### PROBLEM REQUIREMENTS
What lines in the records below include the word "music"? Return each one.

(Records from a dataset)
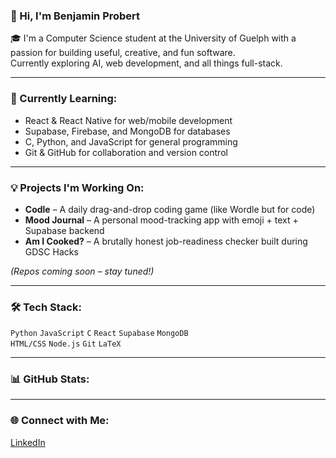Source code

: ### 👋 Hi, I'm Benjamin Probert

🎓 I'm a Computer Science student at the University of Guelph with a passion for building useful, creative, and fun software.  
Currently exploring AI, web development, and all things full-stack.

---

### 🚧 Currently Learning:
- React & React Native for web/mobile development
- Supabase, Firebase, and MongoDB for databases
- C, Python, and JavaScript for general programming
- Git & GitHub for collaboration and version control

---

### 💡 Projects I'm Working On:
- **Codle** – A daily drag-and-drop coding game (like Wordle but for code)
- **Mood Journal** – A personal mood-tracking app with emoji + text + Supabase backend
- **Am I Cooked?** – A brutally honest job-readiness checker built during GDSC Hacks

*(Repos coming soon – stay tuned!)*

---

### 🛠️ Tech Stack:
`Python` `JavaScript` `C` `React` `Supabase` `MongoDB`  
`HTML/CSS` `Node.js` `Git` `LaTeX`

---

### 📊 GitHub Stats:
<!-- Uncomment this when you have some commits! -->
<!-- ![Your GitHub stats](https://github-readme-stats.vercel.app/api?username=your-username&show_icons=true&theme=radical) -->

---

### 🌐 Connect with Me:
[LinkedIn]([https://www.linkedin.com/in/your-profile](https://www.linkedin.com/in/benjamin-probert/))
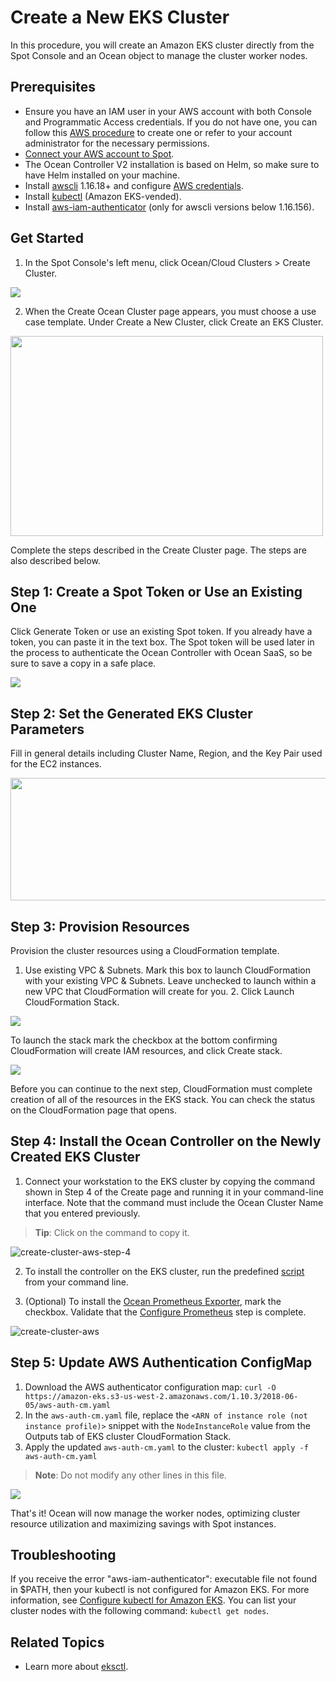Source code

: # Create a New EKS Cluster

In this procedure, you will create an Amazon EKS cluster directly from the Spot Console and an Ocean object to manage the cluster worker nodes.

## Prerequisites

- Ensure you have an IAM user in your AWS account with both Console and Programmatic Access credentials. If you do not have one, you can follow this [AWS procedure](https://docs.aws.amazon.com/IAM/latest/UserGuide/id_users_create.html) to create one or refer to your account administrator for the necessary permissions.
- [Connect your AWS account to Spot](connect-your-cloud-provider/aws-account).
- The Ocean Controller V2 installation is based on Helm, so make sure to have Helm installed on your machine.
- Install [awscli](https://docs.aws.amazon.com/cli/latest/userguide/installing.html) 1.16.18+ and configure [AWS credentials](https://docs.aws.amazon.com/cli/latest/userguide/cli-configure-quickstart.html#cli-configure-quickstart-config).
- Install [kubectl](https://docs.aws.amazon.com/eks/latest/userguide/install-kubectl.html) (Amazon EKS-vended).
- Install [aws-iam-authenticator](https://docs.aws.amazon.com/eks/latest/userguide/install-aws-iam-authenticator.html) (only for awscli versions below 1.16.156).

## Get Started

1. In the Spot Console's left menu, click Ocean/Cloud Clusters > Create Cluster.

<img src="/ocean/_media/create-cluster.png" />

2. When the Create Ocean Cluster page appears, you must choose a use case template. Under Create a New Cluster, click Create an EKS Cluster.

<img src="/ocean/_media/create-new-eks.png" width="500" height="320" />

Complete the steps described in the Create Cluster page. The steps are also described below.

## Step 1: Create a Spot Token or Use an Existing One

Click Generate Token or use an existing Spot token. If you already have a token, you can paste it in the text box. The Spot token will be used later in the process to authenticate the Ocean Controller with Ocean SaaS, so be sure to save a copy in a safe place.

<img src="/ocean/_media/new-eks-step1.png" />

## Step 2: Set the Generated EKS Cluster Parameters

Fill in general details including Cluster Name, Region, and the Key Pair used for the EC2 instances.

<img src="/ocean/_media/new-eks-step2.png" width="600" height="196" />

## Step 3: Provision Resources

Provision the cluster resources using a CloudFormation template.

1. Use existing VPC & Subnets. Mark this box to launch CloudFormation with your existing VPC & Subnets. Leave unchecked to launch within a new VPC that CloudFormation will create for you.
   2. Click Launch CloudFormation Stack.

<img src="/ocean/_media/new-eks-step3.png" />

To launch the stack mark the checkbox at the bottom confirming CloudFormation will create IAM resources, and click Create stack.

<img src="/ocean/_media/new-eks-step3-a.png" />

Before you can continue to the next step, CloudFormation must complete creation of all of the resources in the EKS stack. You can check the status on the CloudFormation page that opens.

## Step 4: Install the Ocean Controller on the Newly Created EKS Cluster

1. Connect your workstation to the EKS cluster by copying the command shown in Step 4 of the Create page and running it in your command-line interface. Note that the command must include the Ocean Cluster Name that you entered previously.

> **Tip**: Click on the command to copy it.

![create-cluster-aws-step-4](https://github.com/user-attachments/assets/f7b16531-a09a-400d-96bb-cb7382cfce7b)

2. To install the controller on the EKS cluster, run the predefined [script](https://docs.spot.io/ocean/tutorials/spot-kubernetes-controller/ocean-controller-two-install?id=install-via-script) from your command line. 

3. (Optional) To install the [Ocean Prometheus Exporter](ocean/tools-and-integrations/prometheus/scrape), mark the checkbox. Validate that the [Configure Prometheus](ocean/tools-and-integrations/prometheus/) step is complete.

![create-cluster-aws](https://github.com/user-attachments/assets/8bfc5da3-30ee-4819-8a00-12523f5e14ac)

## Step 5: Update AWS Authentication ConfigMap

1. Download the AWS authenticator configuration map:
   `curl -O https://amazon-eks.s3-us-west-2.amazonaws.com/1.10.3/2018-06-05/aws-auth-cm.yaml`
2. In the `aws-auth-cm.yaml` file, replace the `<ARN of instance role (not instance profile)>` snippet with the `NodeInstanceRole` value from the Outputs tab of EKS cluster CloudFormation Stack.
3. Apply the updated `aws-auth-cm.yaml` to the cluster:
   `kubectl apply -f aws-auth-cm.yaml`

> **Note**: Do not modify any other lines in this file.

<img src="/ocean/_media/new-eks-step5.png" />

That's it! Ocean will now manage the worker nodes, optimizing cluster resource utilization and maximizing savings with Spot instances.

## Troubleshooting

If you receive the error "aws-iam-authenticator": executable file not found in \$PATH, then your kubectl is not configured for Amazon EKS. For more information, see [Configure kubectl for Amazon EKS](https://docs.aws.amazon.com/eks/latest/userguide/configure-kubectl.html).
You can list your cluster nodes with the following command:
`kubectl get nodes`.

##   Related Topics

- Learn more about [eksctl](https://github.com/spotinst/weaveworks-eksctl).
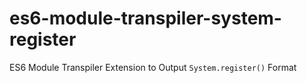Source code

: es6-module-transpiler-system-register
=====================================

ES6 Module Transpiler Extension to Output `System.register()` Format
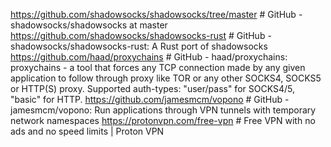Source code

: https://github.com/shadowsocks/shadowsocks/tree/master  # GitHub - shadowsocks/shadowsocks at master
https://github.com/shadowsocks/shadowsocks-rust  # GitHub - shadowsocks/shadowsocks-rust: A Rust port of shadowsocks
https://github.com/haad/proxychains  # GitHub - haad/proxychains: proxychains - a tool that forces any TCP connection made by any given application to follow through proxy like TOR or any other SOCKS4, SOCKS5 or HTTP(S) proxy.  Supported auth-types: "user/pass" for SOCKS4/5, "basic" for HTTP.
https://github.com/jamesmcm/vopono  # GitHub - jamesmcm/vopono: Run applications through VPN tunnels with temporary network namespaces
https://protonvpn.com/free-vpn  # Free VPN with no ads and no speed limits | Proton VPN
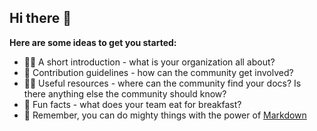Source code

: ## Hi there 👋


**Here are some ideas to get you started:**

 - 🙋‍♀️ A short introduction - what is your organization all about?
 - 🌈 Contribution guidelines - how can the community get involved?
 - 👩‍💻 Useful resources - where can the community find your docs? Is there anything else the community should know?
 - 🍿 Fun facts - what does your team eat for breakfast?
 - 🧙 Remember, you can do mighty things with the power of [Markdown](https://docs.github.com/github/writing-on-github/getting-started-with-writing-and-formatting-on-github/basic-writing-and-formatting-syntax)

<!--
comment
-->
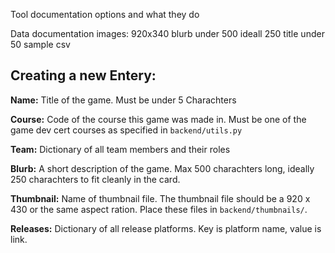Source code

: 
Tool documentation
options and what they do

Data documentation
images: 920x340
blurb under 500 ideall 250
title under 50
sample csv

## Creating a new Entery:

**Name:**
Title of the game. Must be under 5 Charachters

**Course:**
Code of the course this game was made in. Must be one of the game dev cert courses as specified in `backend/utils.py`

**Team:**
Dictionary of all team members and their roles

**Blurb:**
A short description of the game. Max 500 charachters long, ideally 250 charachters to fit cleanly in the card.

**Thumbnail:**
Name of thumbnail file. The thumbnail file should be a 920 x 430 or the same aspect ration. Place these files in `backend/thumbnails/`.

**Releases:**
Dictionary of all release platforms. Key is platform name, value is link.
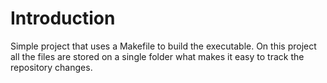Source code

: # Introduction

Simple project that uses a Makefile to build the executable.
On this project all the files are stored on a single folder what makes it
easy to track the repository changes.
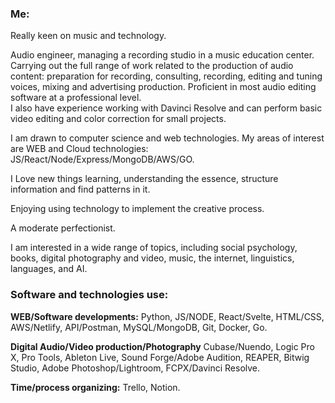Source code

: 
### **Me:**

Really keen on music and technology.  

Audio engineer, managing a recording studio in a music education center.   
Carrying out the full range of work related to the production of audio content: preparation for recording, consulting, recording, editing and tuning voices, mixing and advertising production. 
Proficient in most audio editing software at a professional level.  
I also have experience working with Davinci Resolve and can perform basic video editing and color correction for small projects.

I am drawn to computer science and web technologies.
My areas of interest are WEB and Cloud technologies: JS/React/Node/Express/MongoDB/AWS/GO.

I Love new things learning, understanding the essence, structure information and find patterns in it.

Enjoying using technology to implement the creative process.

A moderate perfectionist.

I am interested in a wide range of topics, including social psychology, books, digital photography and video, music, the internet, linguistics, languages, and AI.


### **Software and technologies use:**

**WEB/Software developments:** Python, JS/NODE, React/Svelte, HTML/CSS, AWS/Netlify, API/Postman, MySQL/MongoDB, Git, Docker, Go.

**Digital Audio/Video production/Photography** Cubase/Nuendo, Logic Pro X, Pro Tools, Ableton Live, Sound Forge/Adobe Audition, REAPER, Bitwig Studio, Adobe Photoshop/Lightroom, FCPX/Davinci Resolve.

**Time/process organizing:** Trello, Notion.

### RESULT OF THIS EXERCISE
Really keen on music and technology.  
Audio engineer, managing a recording studio in a music education center.   
I am interested in a wide range of topics, including social psychology, books, digital photography and video, music, the internet, linguistics, languages, and AI.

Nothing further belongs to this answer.